The right use of control in the interview is your ability to control both the context and perspective of your answers. You can do this effectively by effectively reframing. To do this, you should always attempt to answer the questions as straightforwardly as possible initially, but then reframe the original question to illustrate an area of your background that can further enhance your overall image. This requires a thorough understanding of your strong points so you have a planned direction and course. By properly using the Reframing Technique, you will find yourself redirecting to the same core topics (which reflect your best points), regardless of the initial questions used as the launching point.
For example, if you are asked who your favorite professor is, you might give a short answer about a particular professor, then reframe the question by telling why that professor is your favorite and use it as a connection to your internship experience. "She has the ability to tie in all of the classroom theory with practical business applications; in fact, it was her inspiration that encouraged me to participate in a four-week internship over winter break, where I combined my classroom knowledge with practical experience in the field of _____."

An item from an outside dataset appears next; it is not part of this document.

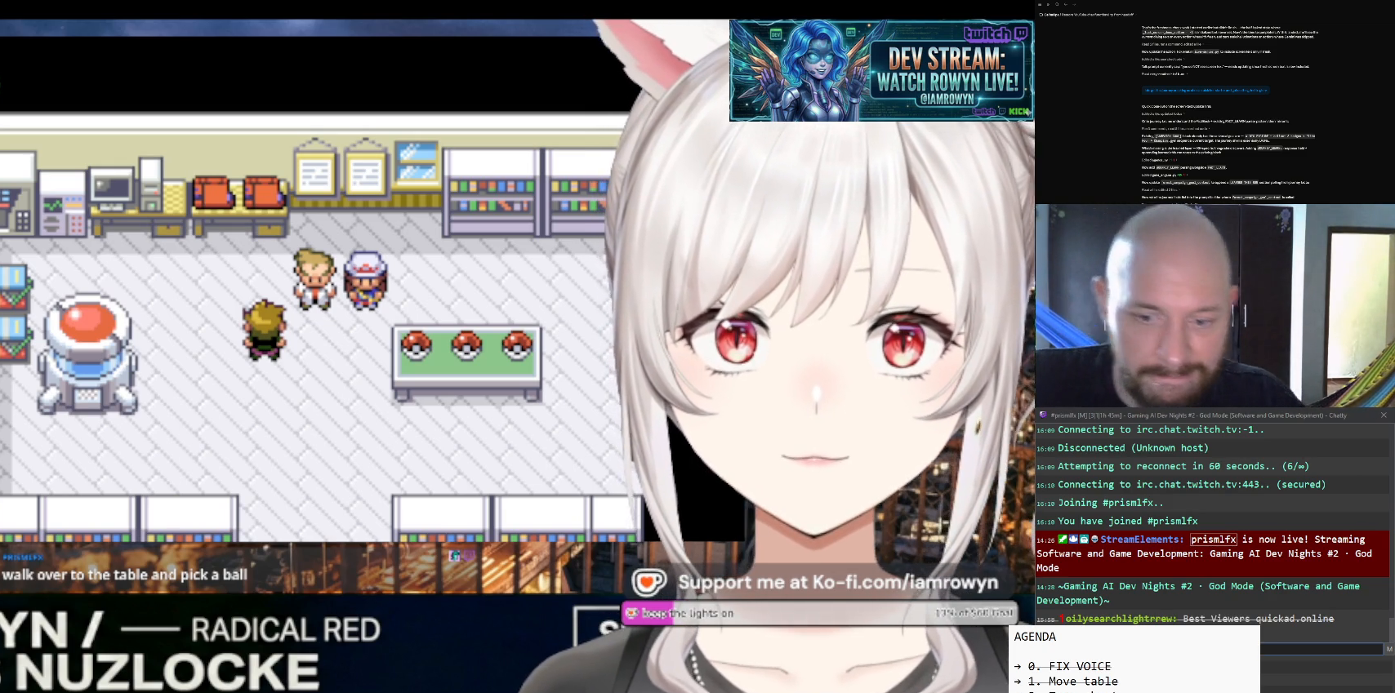
{"buttons": ["B"], "events": []}
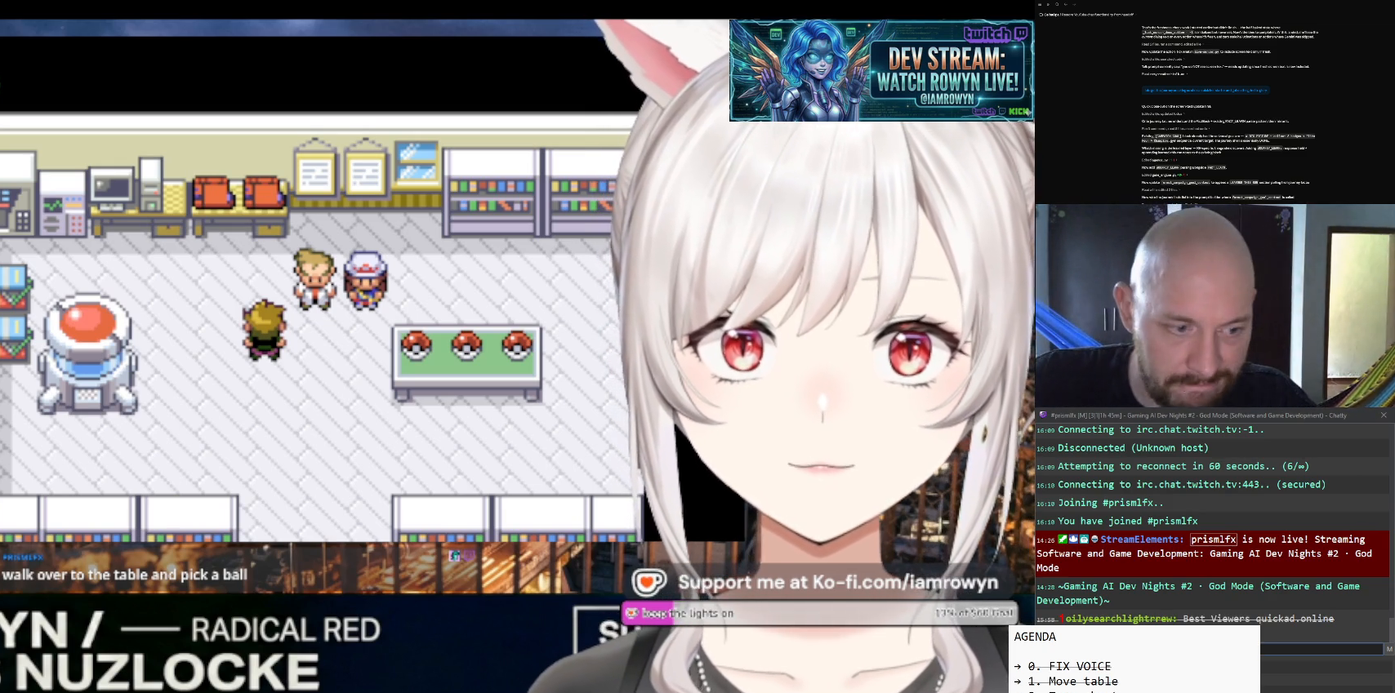
{"buttons": ["B"], "events": []}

Reframing can take many forms, but at its best there is always a solid connection between the original question and the reframed emphasis. If the reformatting of the original question goes into a totally unrelated topic area, it will be counted against you. The key is to stay within the same general frame and use the question as a launch pad in a new, yet related direction (the reframed question). When done smoothly, the interviewer will not even be aware of the slight shift in focus. And you will have the opportunity to put forth your strongest points. Know your key attributes points and all the bridges you can use to reach them so that you can use reframing to your advantage in the interview.
If a question is unclear to you, it is entirely appropriate to ask a clarifying question or paraphrase the question to make sure you understand. "Parrot back" the question in your own words to make sure you have the correct meaning. Do not assume you understand or make a "best guess" of what the interviewer is seeking. They are the only ones who truly know what they want, so a well-placed "Just so that I understand, what you are asking is…" response will serve you far better than treading down a potentially incorrect path.
The Parroting Technique will also serve you well as a temporary stall when you do not have a ready answer. This will buy you a few precious seconds before you need to begin your response. If you still cannot put together the answer, you have two "safety valves" left. First, comment on the importance of the question and its context—"I understand the importance of this in regard to…" If you still haven't formulated your answer, turn the question back to the interviewer for comment—"Can you tell me how _____ (subject area) specifically plays a role within your company?"
This takes some practice to avoid the snow job look, but if you practice it enough, you will find yourself quite ready and able to squeeze precious seconds out of even the most seasoned interviewers.